I am devastated that she’s gone & I’ll never see her again. I am finding the grief very hard to deal with also, it’s the loneliness that makes everything ten times worse.
I have no Family other than my Son and Daughter who are experiencing the difficulties of grief also so i have nobody to talk to about my feelings.
I am awaiting some counselling in the New Year although i have no idea how long I’m going to have to wait.
It’s a really strange feeling but even though I’m seven weeks on from her passing, it still doesn’t seem real to me & I’m still expecting her to come through the door from Work or Shopping. I feel like i have been robbed of my entire life, the sadness & feelings of helplessness is all consuming, i have no focus on the future & i just find myself drifting through each day just sat with my Wife’s ashes talking to her, crying & asking all the usual " Why " questions. I know it’s still early days for me & everything is still very raw but I’m not coping very well at all & really can’t see any point in anything anymore without my Anna. I am completely broken. We raised 2 wonderful children & have 2 gorgeous little Granddaughters who i absolutely adore & i managed to spend some time with them over the holidays.
I had a particularly rough time of it over Christmas & just about managed to get through Christmas day at my Daughter’s without having a full on breakdown but that wouldn’t have been fair on her & my Son in Law so i kept my mask up for their sake. As soon as i was home that evening i broke down & spent the next 24 hours a sobbing wreck. I hope you manage to start dealing with things better than i have been doing, we all have to manage with things in our own way & hopefully you have support from Family & Friends to shoulder some of your burden.
I wish you well going forward & hopefully you can start to see a light at the end of the tunnel sooner rather than later.
Love & Hugs xx
Derek
Hi @VillaBoy22,
I am truly sorry for the loss of your wife Anna. Come January it will be two years since my wife Christine died.
I completely understand all the feelings you describe, could have written them myself. It sounds to me that you are actually dealing with things perfectly normally, as well as can possibly be expected under these most terrible circumstances of loss. Quite frankly, you are managing to get through these horrendous early days. So what if you weep for hours, so what if you have a full on breakdown? You loved your wife deeply. Truly, how could your feelings at the moment be anything other than what they are? Those who have not experienced this type of loss can have any idea as to the strength that you are exhibiting just by simply getting through these days.

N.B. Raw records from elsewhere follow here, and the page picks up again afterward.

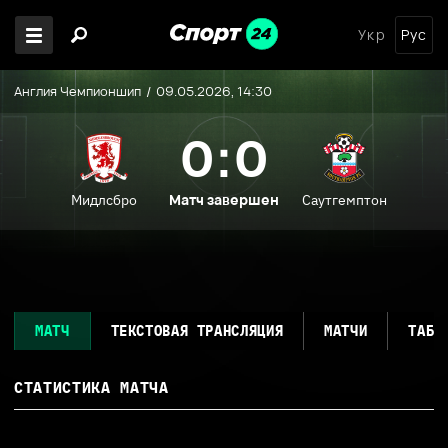
Укр
Рус
Англия Чемпионшип
09.05.2026, 14:30
0:0
Матч завершен
Мидлсбро
Саутгемптон
МАТЧ
ТЕКСТОВАЯ ТРАНСЛЯЦИЯ
МАТЧИ
ТАБЛ
СТАТИСТИКА МАТЧА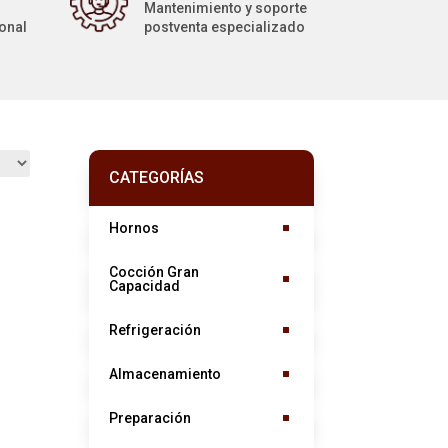
Mantenimiento y soporte
ional
postventa especializado
CATEGORÍAS
Hornos
Cocción Gran
Capacidad
Refrigeración
Almacenamiento
Preparación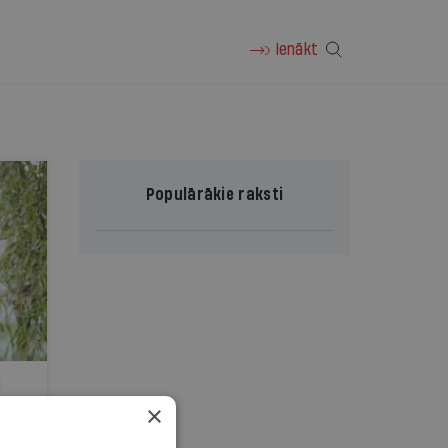
Ienākt
Populārākie raksti
×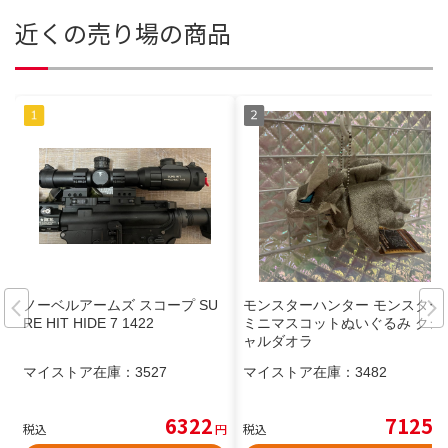
近くの売り場の商品
ノーベルアームズ スコープ SU
モンスターハンター モンスター
RE HIT HIDE 7 1422
ミニマスコットぬいぐるみ クシ
ャルダオラ
マイストア在庫：
3527
マイストア在庫：
3482
6322
7125
税込
円
税込
円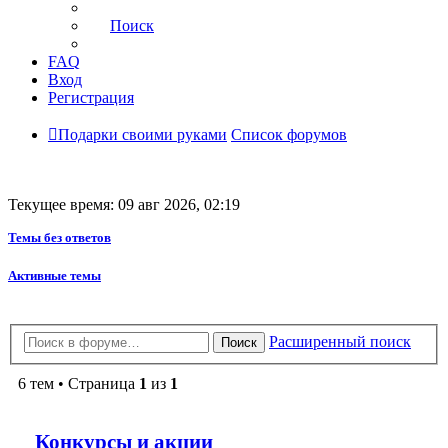
Поиск
FAQ
Вход
Регистрация
Подарки своими руками
Список форумов
Текущее время: 09 авг 2026, 02:19
Темы без ответов
Активные темы
Расширенный поиск
Поиск
6 тем • Страница
1
из
1
Конкурсы и акции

Be compassionate and forgiving to yourself, don’t expect too much of yourself. Maybe try to resist the pull to live up to the expectations of others as to how you should be coping or even how you think you ought to be coping.

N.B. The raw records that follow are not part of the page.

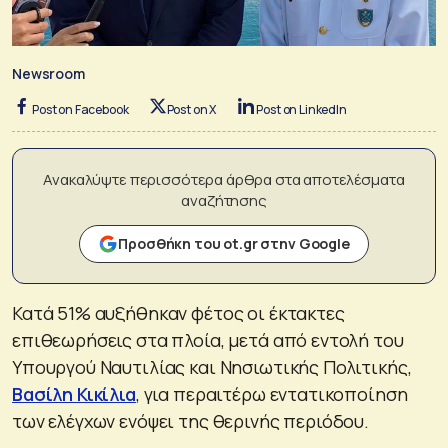
Newsroom
Post on Facebook
Post on X
Post on LinkedIn
Ανακαλύψτε περισσότερα άρθρα στα αποτελέσματα
αναζήτησης
Προσθήκη του ot.gr στην Google
Κατά 51% αυξήθηκαν φέτος οι έκτακτες
επιθεωρήσεις στα πλοία, μετά από εντολή του
Υπουργού Ναυτιλίας και Νησιωτικής Πολιτικής,
Βασίλη Κικίλια
, για περαιτέρω εντατικοποίηση
των ελέγχων ενόψει της θερινής περιόδου.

This is an utterly horrendous time for you. Surviving, just getting by is enough.
Best wishes to you. Remember (when you can), that you are stronger than you think.
Simon x
@JerryH
Thank you for taking the time to write such kind & considerate words.
Sorry to hear that you lost your beautiful Christine also my friend.

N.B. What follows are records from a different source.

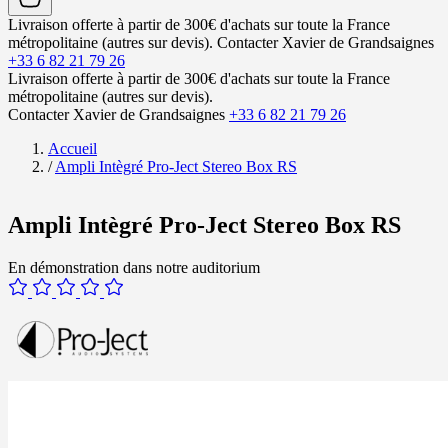
Livraison offerte à partir de 300€ d'achats sur toute la France
métropolitaine (autres sur devis).
Contacter Xavier de Grandsaignes
+33 6 82 21 79 26
Livraison offerte à partir de 300€ d'achats sur toute la France
métropolitaine (autres sur devis).
Contacter Xavier de Grandsaignes
+33 6 82 21 79 26
Accueil
/
Ampli Intègré Pro-Ject Stereo Box RS
Ampli Intègré Pro-Ject Stereo Box RS
En démonstration dans notre auditorium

It is a truly Shitty world that we live in.
I will try to take on board all you have shared with me, after all we are all reliant on help & advice from others who have been in a similar position to us.
I don’t know what is classified as normal anymore as my life has been irreversibly changed by the loss of my Anna.
I can only take things hour by hour, day by day & hope that things improve as time progresses.
I wish you well my friend & Thank you once again for your positive thoughts & comments.